= Alan St. Clair =

British guitarist (born 1959)

Alan St. Clair (born 18 May 1959) is a British guitarist, who played with several prominent punk and new wave musicians in the 1970s and 1980s.

==Biography==
In 1977, he helped form punk band Dog Days, alongside Simon Le Bon, later of Duran Duran. Other members included Peter Johns, Carol Isaacs and Olivier Behzadi. One demo tape was made, one concert played before they disbanded when Le Bon left London for University in Birmingham. After the band dissolved in 1978, St. Clair continued to work with Peter Johns, and in 1980 formed Voxpop, alongside Ian Johns, Steve Wilcox and Neil Pyzer, until 1981 when they disbanded. The same year, he formed Dive Dive Dive with David Pearson, Vincent Pitt, Patrick Ahern and John Pilny and Beau Shave. Demos and concerts followed.

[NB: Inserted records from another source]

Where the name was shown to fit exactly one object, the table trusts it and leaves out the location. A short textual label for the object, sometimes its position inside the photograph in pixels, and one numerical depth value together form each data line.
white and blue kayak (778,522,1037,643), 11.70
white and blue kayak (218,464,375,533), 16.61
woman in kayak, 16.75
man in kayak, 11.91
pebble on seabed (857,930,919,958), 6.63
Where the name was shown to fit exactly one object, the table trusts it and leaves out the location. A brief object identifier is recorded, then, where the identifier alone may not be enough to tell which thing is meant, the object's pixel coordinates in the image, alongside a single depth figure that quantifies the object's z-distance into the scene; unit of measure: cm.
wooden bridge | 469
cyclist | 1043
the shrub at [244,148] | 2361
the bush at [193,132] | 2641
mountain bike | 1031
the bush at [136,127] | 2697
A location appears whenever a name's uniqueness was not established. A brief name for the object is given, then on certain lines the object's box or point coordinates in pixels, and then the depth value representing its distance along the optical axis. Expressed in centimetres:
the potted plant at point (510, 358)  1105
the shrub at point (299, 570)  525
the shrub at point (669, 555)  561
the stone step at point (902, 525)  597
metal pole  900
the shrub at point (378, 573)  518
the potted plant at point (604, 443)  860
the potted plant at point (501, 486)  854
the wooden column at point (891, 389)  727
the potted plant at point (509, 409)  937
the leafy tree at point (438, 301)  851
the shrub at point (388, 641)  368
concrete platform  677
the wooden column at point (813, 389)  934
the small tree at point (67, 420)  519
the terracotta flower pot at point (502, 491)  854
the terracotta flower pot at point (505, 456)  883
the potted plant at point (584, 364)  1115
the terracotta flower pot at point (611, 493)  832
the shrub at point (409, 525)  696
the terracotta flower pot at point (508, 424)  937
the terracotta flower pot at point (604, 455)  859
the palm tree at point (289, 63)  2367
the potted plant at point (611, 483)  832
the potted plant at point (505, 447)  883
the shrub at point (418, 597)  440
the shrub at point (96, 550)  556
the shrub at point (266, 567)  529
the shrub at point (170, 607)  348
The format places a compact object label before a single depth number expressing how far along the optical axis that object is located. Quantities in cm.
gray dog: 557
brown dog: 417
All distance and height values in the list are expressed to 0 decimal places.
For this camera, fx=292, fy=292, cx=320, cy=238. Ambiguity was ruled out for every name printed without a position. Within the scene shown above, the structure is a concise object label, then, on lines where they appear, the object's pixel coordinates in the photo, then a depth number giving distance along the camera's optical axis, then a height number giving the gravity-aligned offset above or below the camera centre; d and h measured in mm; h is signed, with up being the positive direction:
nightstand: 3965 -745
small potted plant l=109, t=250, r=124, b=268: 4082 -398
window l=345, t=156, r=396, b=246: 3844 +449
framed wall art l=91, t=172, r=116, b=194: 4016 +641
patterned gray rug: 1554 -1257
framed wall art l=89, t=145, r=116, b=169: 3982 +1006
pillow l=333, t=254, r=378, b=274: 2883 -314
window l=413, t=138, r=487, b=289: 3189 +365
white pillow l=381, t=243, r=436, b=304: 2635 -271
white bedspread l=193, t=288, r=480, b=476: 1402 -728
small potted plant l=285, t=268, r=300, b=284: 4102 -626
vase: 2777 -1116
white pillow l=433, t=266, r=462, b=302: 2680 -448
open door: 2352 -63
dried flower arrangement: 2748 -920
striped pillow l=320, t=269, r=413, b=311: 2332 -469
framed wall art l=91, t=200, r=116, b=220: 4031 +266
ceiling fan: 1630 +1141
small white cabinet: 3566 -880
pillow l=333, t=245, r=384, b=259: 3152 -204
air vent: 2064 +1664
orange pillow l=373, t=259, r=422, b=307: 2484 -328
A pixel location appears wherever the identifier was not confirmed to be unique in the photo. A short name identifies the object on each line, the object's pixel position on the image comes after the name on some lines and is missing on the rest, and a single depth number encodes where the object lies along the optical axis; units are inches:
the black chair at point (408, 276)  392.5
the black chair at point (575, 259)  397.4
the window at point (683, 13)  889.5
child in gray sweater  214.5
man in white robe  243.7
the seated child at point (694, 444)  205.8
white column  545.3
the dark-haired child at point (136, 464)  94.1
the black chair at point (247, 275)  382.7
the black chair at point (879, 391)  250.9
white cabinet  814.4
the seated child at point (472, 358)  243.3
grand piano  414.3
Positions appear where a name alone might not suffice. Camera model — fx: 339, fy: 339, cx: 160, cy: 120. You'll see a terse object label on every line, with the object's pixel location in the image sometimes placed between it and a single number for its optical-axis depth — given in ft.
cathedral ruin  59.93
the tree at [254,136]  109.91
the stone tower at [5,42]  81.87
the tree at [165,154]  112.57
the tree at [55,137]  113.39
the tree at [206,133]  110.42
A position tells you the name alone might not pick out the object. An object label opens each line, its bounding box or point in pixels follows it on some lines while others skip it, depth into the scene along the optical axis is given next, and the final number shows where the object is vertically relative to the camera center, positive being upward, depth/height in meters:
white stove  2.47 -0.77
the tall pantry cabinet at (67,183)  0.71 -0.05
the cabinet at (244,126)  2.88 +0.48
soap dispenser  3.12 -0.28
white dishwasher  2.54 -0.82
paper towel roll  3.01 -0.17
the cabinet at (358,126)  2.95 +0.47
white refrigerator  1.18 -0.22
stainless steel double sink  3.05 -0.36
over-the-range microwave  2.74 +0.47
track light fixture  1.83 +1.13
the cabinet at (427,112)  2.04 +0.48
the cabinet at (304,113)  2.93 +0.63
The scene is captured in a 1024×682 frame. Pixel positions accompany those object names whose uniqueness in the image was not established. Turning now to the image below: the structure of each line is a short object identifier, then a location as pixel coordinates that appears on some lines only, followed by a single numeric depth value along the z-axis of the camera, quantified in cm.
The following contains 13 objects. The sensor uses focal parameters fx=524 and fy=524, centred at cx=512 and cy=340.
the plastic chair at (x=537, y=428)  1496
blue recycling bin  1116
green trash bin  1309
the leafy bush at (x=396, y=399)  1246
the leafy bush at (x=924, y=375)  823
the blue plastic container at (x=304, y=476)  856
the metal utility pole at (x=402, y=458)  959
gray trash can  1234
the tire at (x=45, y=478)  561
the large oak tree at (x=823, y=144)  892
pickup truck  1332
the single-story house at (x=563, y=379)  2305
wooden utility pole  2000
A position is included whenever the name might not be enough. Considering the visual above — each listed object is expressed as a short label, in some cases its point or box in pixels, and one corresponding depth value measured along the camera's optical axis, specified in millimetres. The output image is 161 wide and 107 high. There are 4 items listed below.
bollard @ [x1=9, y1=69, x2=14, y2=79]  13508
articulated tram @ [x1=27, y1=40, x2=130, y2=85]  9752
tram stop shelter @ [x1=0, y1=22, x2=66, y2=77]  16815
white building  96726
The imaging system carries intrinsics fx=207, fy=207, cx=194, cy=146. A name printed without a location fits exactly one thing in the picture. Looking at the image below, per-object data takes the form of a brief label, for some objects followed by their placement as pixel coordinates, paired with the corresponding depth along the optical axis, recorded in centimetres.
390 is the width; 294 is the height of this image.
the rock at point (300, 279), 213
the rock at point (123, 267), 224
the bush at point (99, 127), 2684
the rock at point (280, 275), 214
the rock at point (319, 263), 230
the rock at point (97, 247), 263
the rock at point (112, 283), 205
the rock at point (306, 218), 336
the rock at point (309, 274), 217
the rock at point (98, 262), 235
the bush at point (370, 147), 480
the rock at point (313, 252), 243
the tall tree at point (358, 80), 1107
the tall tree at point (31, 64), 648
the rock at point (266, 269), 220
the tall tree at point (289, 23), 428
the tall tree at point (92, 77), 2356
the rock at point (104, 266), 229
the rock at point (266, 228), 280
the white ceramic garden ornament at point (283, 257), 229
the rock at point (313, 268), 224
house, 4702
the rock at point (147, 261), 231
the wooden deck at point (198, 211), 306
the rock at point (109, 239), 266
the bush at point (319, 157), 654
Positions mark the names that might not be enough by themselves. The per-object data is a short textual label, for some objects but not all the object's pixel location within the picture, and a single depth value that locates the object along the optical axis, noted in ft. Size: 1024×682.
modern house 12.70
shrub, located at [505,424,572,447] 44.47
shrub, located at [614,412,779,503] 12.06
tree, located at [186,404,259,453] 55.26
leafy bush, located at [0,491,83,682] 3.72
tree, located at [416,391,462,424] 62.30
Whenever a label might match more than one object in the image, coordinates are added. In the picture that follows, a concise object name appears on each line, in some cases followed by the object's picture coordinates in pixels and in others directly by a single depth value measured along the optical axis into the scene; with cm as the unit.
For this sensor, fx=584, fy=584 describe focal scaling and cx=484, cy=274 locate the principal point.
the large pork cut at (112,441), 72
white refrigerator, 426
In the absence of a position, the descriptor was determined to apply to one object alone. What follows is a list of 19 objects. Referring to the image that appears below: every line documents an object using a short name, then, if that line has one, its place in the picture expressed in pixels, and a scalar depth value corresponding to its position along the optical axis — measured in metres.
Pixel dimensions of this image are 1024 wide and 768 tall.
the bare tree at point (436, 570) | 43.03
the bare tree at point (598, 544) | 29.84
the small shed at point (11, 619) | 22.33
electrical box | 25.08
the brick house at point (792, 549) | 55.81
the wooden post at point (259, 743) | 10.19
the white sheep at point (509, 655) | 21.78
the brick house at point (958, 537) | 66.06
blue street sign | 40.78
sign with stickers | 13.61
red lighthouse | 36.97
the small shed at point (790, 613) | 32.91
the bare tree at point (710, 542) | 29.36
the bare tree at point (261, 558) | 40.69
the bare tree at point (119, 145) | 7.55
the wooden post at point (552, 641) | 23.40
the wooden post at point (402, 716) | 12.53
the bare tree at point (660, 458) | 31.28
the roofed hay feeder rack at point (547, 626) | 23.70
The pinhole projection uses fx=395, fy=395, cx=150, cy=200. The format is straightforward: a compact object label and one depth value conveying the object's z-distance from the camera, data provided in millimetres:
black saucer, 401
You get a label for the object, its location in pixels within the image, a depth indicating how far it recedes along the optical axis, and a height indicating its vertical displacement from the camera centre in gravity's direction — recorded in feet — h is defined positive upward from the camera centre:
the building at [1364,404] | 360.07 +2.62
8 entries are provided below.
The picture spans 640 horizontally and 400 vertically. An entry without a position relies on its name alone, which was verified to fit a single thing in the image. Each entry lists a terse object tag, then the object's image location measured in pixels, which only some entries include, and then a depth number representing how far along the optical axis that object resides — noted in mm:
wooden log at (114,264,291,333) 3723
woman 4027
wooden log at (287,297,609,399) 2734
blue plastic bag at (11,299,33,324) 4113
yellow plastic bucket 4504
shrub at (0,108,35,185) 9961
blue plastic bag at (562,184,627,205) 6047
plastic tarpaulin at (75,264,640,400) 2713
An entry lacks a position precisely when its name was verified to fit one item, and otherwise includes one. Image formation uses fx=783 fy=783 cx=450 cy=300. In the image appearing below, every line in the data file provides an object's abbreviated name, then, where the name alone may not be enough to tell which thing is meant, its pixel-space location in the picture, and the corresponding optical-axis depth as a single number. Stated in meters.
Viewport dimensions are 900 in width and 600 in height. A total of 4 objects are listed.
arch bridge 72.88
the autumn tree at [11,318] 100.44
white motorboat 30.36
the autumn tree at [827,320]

In 1982, he also began to work with Howard Devoto (singer of Buzzcocks and Magazine), helping him with his solo career, playing guitar on his album, Jerky Versions of the Dream. North America and European tours followed. While he was with Howard Devoto, he joined Spear of Destiny. He left Spear of Destiny in 1986 after demos were made of the album that became Outland. St. Clair was asked to rejoin Spear in 1988 to tour their new album, The Price You Pay. Further demos were made by Kirk Brandon and St. Clair, some of which would later appear on Sod's Law, although not performed by him.

St. Clair was also introduced to various performing artists including Alex Gifford of Propellorheads. Demos were made, but no concerts ensued. St. Clair's last official band was ATR, alongside Harry Matthews, Richard Ramsay, Stuart Johnson and Mark Johnson.

He now lives in Portugal designing and producing bespoke furniture and guitars.